What is being asked — In the passage about unusual jobs, what provides most of a professional RC vehicle racer's income?

++++ Quoted passage

Beds are not trampolines, but that never stopped kids from treating them like one. Today’s smaller mattress companies actually employ people to jump on their mattresses to compress the cotton material and make sure there are no imperfections or bumps in the layers. Reuben Reynoso, a professional jumper out of San Francisco, tests three a day and often reaches 100 bounces per mattress—side to side, corner to corner. Sure, a machine could do the same thing, but Reynoso’s small talk at parties would be a lot less interesting.

2. Professional RC Vehicle Racer

Radio-controlled (RC) vehicles are more than just an aisle filler at Toys ‘R Us: They’re the center of an entire subculture, where “drivers” travel the world racing their customized vehicles on tiny tracks for prize money. If that sounds too good to be true, it isn’t—just make sure you’re one of the top racers in the world to attract sponsorships, which make up the majority of a driver’s income, and don’t mind traveling up to 46 weeks out of the year.

++++++++
++++ Input data

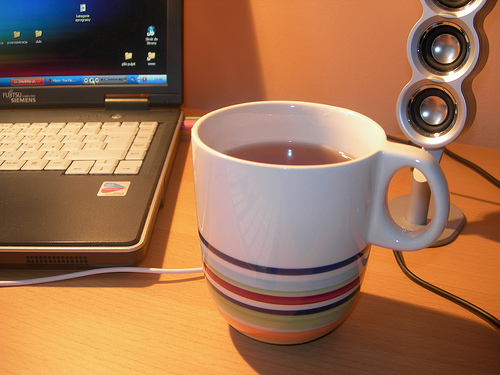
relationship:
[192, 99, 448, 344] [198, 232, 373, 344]
mug with multicolored stripes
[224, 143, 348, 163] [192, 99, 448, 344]
tea in mug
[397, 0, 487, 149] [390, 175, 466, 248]
speaker on a support post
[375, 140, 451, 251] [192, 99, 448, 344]
handle on mug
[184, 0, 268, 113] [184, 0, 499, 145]
shadow of monitor on wall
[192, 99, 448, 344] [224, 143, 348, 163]
mug with liquid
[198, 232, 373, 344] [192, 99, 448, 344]
stripes on mug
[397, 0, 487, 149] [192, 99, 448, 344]
speaker behind mug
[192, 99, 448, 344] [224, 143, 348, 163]
mug with tea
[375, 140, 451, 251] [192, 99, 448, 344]
handle of mug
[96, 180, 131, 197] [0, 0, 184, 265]
logo sticker on laptop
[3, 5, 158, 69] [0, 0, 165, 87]
desktop icons on laptop screen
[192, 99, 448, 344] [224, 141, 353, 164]
mug of coffee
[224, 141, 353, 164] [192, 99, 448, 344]
coffee in a mug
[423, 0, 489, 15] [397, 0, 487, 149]
top part of speaker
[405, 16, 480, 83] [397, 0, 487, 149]
center circle of speaker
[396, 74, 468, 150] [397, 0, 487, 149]
bottom circle of speaker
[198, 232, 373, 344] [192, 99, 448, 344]
stripes on bottom of mug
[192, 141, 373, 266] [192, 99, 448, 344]
upper half of mug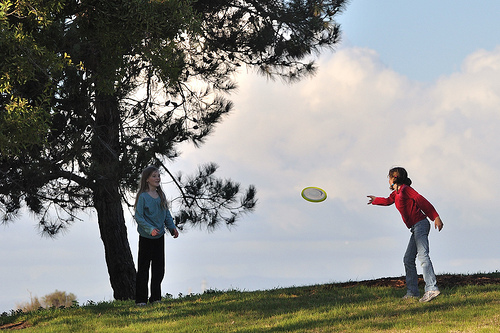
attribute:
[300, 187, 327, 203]
frisbee — thrown, flying, white, round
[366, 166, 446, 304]
girl — young, playing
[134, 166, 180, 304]
girl — standing, young, playing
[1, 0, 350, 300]
tree — large, tall, green, pine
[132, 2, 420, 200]
cloud — white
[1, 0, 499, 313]
sky — blue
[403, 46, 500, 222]
cloud — white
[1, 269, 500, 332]
grass — dry, green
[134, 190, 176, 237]
shirt — blue, long-sleeved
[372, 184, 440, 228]
shirt — red, long-sleeved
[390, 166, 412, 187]
hair — brown, long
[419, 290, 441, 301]
shoe — white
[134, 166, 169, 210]
hair — long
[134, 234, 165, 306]
pants — dark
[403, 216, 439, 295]
pants — light-colored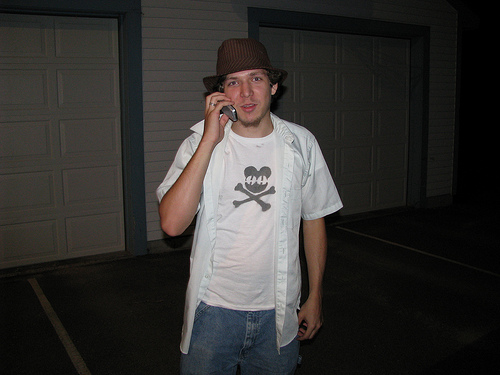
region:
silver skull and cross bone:
[220, 180, 287, 210]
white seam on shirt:
[273, 255, 293, 307]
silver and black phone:
[199, 87, 243, 124]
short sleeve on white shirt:
[301, 195, 351, 227]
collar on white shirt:
[235, 127, 280, 154]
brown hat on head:
[178, 34, 302, 86]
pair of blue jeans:
[181, 283, 328, 361]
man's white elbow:
[136, 207, 224, 249]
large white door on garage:
[305, 50, 401, 123]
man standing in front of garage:
[158, 31, 343, 329]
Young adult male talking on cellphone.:
[155, 38, 343, 373]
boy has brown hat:
[190, 41, 291, 86]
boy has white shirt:
[162, 97, 294, 358]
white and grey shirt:
[185, 131, 310, 328]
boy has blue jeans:
[180, 303, 292, 374]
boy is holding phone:
[194, 87, 265, 161]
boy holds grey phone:
[211, 84, 243, 131]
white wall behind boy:
[155, 18, 220, 116]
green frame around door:
[34, 4, 179, 262]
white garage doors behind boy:
[0, 31, 140, 248]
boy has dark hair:
[175, 54, 315, 139]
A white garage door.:
[0, 13, 126, 268]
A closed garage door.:
[256, 26, 417, 216]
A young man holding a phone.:
[154, 39, 349, 374]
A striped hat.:
[203, 36, 289, 95]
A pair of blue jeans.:
[181, 300, 303, 373]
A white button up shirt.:
[157, 112, 341, 361]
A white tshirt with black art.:
[203, 125, 289, 309]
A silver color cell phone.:
[217, 102, 239, 122]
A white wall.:
[143, 3, 460, 245]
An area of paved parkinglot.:
[0, 200, 499, 371]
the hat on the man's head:
[202, 37, 288, 94]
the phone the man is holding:
[220, 104, 237, 122]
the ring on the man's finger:
[207, 100, 215, 107]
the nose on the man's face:
[239, 80, 253, 97]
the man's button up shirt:
[155, 112, 341, 354]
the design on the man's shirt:
[232, 166, 275, 211]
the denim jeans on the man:
[179, 302, 302, 374]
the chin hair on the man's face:
[237, 115, 262, 128]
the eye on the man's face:
[227, 79, 239, 86]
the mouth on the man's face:
[238, 102, 256, 112]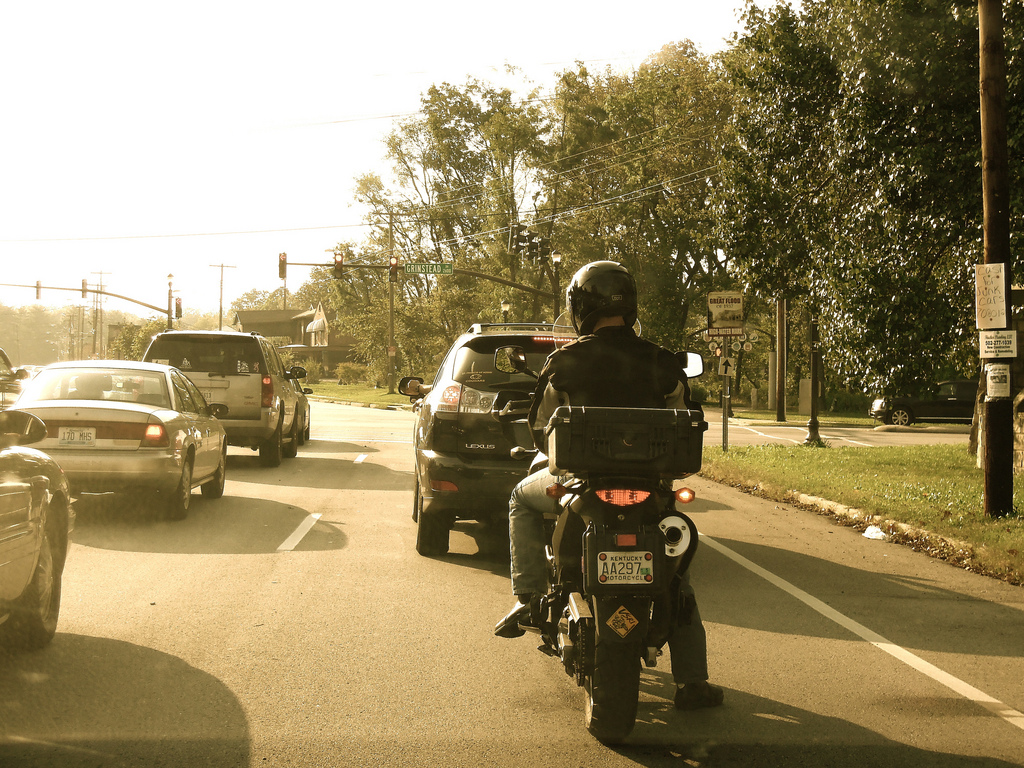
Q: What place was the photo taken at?
A: It was taken at the road.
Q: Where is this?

++++++++

Response to this task — Sponsorships make up the majority of a driver's income.